A Gout Expert Weighs In
We invited gout expert Robert H. Shmerling, MD, to respond to Dr. Treuhaft’s questions. Click here for his response.
Dear Dr. Helfgott,
As always, I enjoyed your article in The Rheumatologist on gout and hyperuricemia. From reading it, one could assume you have an entire staff devoted only to doing your historical research! The historical detail itself is what prompts this e-mail.
For the past several years or more, the rheumatology literature has often included comments linking this increasing incidence of gout and the epidemic of obesity in the United States. I have little doubt this is true, but another thought has been in my mind as well, and perhaps you can shed some light on it.
At least 15 years ago, the good governmental functionaries who ran Medicare decided that this program shouldn’t pay for services rendered without cause.

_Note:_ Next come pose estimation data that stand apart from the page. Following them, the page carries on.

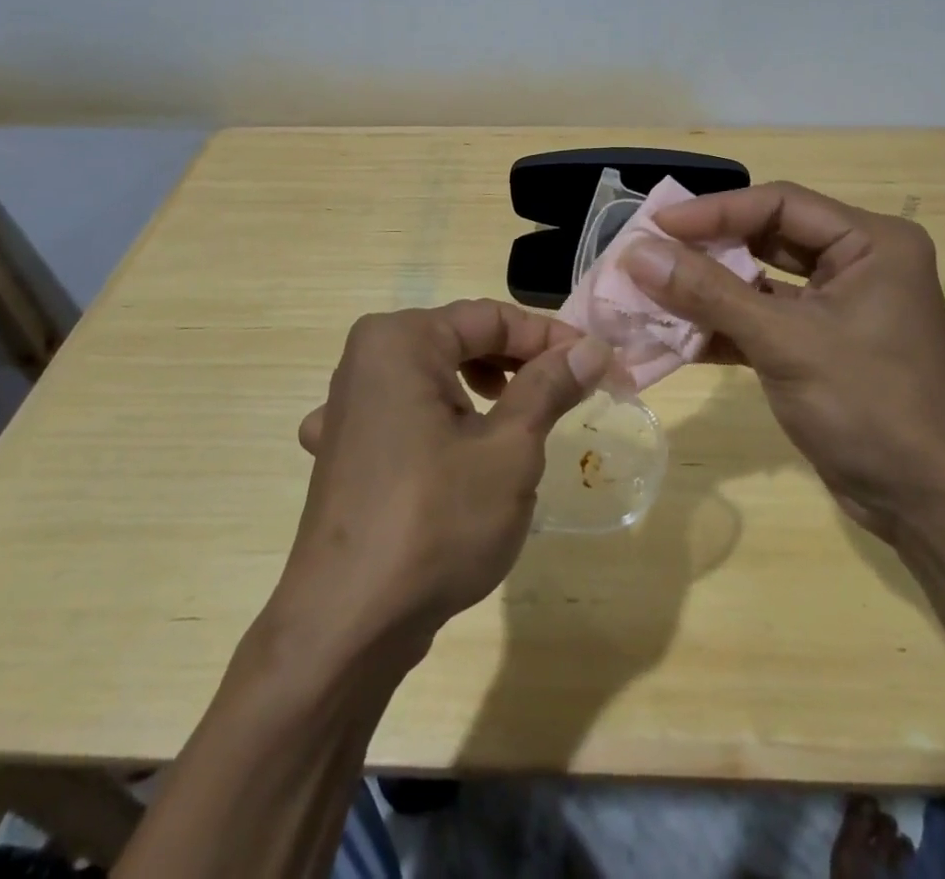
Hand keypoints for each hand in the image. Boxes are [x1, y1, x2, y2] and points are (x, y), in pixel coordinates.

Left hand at [273, 301, 610, 654]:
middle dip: (520, 361)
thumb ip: (550, 386)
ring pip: (437, 376)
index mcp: (399, 341)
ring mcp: (348, 407)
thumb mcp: (510, 449)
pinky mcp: (347, 450)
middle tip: (571, 388)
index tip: (598, 361)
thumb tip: (592, 347)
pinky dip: (447, 419)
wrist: (348, 628)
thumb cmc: (436, 522)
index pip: (490, 317)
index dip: (550, 336)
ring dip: (488, 389)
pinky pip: (411, 412)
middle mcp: (366, 360)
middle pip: (461, 340)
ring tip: (525, 418)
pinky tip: (461, 452)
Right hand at [625, 182, 944, 539]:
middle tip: (648, 254)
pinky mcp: (821, 345)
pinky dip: (725, 326)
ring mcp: (840, 306)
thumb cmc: (868, 405)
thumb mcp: (784, 342)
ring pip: (762, 281)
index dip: (713, 211)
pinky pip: (765, 319)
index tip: (654, 225)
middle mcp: (858, 263)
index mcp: (870, 242)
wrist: (925, 504)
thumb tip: (637, 253)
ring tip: (652, 291)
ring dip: (710, 290)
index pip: (779, 205)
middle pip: (768, 237)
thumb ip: (709, 293)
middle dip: (707, 250)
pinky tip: (678, 336)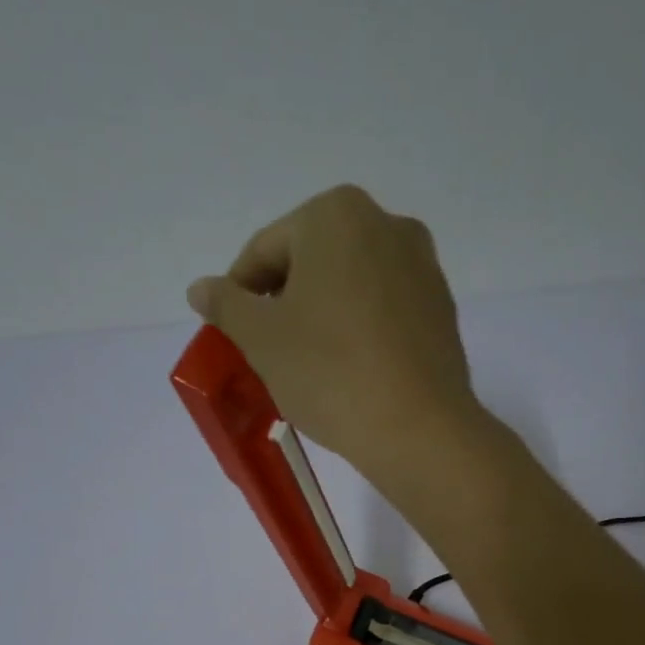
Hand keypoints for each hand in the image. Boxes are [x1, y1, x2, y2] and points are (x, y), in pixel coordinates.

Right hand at [186, 185, 483, 478]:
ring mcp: (423, 267)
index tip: (232, 334)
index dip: (239, 293)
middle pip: (312, 263)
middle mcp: (388, 225)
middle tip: (269, 352)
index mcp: (337, 215)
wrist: (419, 429)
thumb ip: (226, 305)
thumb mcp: (261, 339)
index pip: (265, 250)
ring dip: (323, 317)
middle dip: (285, 303)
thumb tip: (201, 288)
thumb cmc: (330, 373)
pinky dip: (361, 331)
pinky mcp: (443, 310)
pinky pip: (385, 312)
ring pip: (351, 287)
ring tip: (310, 366)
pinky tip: (351, 371)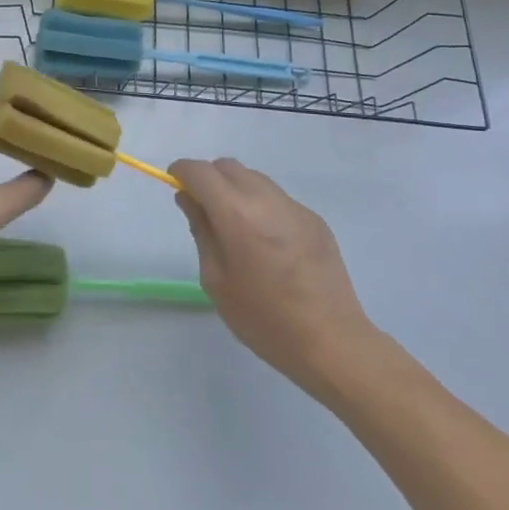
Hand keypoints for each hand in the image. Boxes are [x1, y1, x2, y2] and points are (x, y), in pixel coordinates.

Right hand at [170, 158, 378, 398]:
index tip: (176, 186)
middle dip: (209, 179)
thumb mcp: (216, 280)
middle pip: (228, 167)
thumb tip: (189, 199)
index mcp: (237, 214)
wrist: (332, 342)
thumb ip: (201, 231)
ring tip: (239, 230)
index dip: (182, 172)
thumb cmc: (264, 319)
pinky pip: (278, 199)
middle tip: (206, 213)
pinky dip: (263, 207)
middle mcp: (266, 199)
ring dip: (237, 190)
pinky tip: (269, 245)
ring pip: (255, 179)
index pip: (200, 171)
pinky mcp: (315, 220)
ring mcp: (295, 207)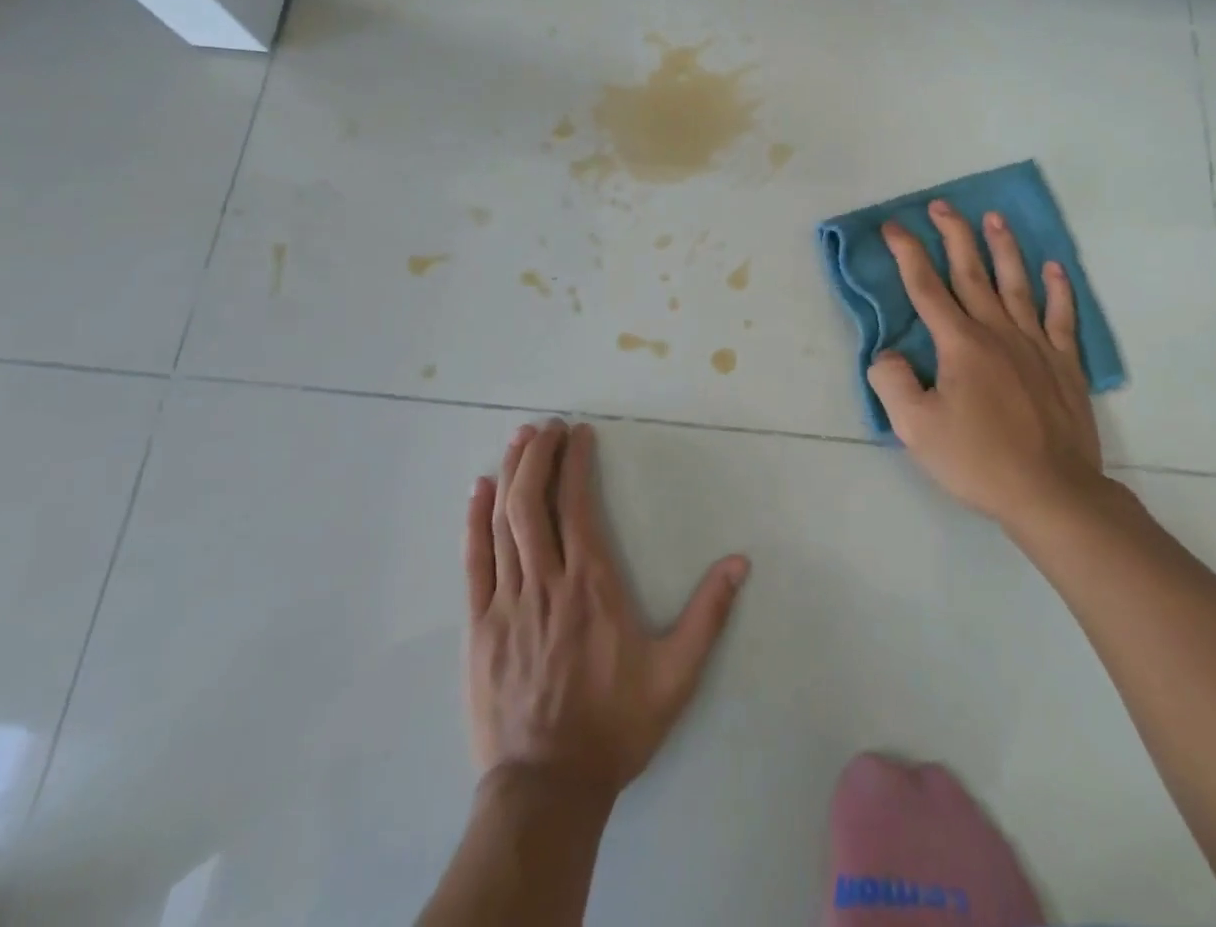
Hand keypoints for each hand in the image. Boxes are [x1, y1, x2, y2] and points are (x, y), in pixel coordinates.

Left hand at [464, 418, 749, 801]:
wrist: (547, 788)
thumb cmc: (614, 726)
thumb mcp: (675, 676)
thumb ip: (708, 615)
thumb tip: (740, 562)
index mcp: (591, 585)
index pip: (578, 505)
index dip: (575, 462)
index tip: (579, 433)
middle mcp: (547, 581)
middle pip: (534, 502)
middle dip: (539, 455)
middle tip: (547, 426)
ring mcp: (507, 601)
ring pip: (504, 521)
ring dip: (511, 474)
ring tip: (519, 439)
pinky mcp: (479, 625)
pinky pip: (474, 560)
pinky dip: (475, 519)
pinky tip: (479, 490)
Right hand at [867, 201, 1112, 533]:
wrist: (1052, 494)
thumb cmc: (978, 460)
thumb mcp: (916, 429)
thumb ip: (893, 382)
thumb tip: (888, 354)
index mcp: (960, 344)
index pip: (926, 287)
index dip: (906, 253)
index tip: (892, 226)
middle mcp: (997, 332)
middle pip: (971, 273)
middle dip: (953, 235)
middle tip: (941, 205)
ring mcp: (1036, 345)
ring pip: (1016, 284)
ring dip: (1003, 248)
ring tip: (995, 218)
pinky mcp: (1065, 365)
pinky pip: (1061, 318)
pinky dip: (1059, 290)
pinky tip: (1055, 269)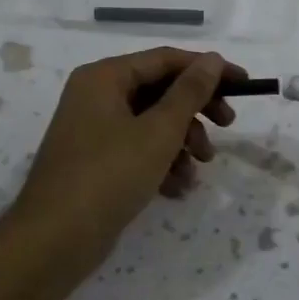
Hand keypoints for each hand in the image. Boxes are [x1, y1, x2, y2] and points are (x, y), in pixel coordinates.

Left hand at [0, 47, 240, 290]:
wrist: (54, 241)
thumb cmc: (109, 175)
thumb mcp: (158, 131)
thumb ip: (189, 93)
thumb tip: (212, 59)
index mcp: (105, 77)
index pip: (166, 60)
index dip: (208, 69)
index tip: (244, 84)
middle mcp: (96, 96)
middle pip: (160, 91)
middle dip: (196, 111)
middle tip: (228, 126)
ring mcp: (94, 131)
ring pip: (152, 123)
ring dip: (182, 142)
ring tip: (200, 168)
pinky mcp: (96, 162)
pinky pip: (138, 150)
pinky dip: (162, 163)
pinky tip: (179, 188)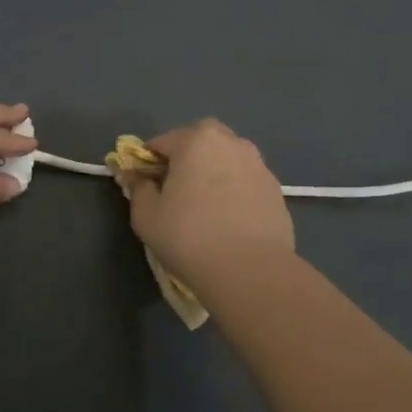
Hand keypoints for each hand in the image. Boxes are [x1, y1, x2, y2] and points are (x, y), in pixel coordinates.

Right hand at [121, 119, 294, 286]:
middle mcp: (231, 142)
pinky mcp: (276, 189)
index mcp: (196, 140)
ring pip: (227, 158)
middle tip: (176, 189)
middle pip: (200, 140)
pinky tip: (229, 219)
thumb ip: (137, 189)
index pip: (161, 142)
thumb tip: (134, 176)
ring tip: (205, 205)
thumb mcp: (147, 216)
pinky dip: (234, 190)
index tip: (145, 186)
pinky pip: (245, 180)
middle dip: (185, 157)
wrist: (251, 272)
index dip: (148, 163)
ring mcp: (258, 164)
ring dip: (213, 171)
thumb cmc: (190, 238)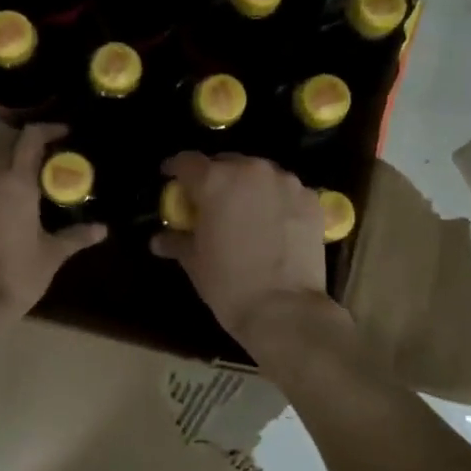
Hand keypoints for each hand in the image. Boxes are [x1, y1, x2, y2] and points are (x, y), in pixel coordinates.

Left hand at [0, 123, 105, 322]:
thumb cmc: (16, 276)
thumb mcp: (51, 255)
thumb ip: (76, 236)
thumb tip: (102, 229)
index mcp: (15, 183)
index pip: (30, 138)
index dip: (47, 129)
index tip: (63, 133)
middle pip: (5, 148)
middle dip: (24, 150)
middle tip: (44, 165)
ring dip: (4, 174)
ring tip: (20, 195)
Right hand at [153, 153, 338, 352]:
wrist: (284, 309)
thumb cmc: (228, 283)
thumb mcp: (194, 261)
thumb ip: (177, 240)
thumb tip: (159, 239)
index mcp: (214, 180)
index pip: (187, 161)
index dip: (175, 169)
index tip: (170, 178)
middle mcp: (251, 171)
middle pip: (225, 163)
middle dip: (214, 178)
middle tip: (209, 202)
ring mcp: (286, 182)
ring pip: (259, 174)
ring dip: (247, 187)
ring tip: (244, 212)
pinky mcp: (311, 199)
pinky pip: (285, 191)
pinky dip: (276, 200)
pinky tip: (273, 223)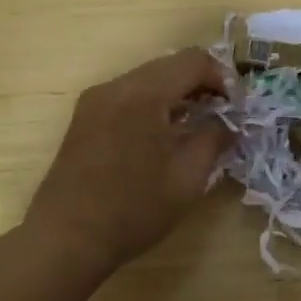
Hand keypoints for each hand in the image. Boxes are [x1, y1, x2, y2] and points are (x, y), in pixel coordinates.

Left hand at [24, 48, 233, 270]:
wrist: (65, 239)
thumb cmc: (133, 209)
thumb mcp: (188, 178)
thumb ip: (214, 140)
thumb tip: (228, 124)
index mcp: (144, 93)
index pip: (194, 61)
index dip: (222, 78)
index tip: (235, 108)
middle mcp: (116, 86)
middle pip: (169, 65)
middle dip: (200, 84)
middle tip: (219, 116)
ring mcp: (95, 100)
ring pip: (148, 79)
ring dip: (176, 94)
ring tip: (193, 128)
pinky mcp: (84, 118)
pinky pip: (128, 95)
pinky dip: (152, 105)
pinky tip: (161, 137)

One of the prominent results was that uric acid levels were eliminated from virtually all automated laboratory analyzers. Since Medicare policy is usually followed by matching policy changes at commercial insurance companies, uric acid testing as a matter of routine screening or health maintenance stopped being done and physicians effectively stopped screening for hyperuricemia, thereby allowing chronic asymptomatic hyperuricemia to go unrecognized and untreated, until that first attack of gout.
So, while increased obesity and the metabolic syndrome play a role, I suspect that our ongoing failure to monitor serum uric acid levels long term has contributed equally—perhaps even more. I haven’t seen this potential linkage alluded to in our literature. Do you know if my hypothesis has ever been considered or proven? Is it logical and can it be tested? If this could be demonstrated to be correct, perhaps it would serve to reinstate uric acid determinations on automated analyzers and insurance coverage to boot.
Thank you and keep up the great work!